Whether or not this is a big issue depends on how you brew. Varying the addition of a very aromatic bittering hop that is added mid-boil will have a much larger effect that varying the addition of a neutral bittering hop that spends an hour in the boil.

To summarize: yes, you are right, there are seasonal variations in a hop's aromatic qualities, and AA variations which necessitate adjusting the quantity of a given hop addition gives rise to even more variation.
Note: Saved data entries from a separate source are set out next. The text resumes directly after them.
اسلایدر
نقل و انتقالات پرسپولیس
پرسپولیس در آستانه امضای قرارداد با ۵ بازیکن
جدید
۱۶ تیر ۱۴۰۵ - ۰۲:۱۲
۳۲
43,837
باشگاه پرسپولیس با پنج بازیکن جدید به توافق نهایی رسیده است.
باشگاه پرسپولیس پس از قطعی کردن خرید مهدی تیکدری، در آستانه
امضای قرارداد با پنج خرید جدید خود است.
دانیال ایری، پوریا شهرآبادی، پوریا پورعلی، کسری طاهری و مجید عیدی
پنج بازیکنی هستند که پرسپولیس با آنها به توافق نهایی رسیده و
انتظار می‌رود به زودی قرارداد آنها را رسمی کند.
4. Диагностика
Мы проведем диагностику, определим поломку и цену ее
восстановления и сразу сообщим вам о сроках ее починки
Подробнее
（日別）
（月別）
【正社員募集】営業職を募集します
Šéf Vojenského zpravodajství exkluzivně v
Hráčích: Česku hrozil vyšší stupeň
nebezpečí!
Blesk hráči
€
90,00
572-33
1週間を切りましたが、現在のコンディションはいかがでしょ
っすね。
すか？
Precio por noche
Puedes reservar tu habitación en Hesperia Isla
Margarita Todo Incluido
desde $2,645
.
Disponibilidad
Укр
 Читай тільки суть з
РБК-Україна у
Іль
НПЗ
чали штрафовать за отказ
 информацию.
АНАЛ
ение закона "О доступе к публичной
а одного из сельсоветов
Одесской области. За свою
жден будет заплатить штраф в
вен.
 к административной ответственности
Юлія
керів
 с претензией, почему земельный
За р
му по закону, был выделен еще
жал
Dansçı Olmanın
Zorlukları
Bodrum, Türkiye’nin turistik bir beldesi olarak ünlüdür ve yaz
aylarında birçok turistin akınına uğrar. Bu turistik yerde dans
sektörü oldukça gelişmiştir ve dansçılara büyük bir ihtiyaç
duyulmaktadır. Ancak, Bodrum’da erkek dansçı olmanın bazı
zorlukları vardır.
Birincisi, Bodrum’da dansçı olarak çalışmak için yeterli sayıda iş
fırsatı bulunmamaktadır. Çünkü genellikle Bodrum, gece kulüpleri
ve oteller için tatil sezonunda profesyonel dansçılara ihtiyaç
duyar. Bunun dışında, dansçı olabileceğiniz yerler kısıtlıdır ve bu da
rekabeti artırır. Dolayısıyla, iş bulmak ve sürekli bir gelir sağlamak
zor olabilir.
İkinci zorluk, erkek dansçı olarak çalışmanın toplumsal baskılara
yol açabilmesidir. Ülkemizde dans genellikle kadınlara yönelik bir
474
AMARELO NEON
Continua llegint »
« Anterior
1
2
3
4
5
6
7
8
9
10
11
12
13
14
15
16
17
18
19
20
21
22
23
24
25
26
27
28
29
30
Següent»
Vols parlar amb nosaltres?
However, in practice this is usually quite insignificant.

If you are concerned that a considerable AA variation requires significant adjustments in a late addition of a very aromatic hop, one option to deal with this is not to vary the aromatic hop addition, but make adjustments in your neutral bittering additions which have far less of an effect in the finished beer's aroma and delicate flavor profiles.


It does apply if the aroma hops have any time or above 175°. Then they will contribute to the isomerized alpha-acid IBU.

That said, beer can be made more bitter with a lot of dry hops. But it's not the same as isomerized alpha acids. In my experience this dry hop bitterness fades in a couple weeks.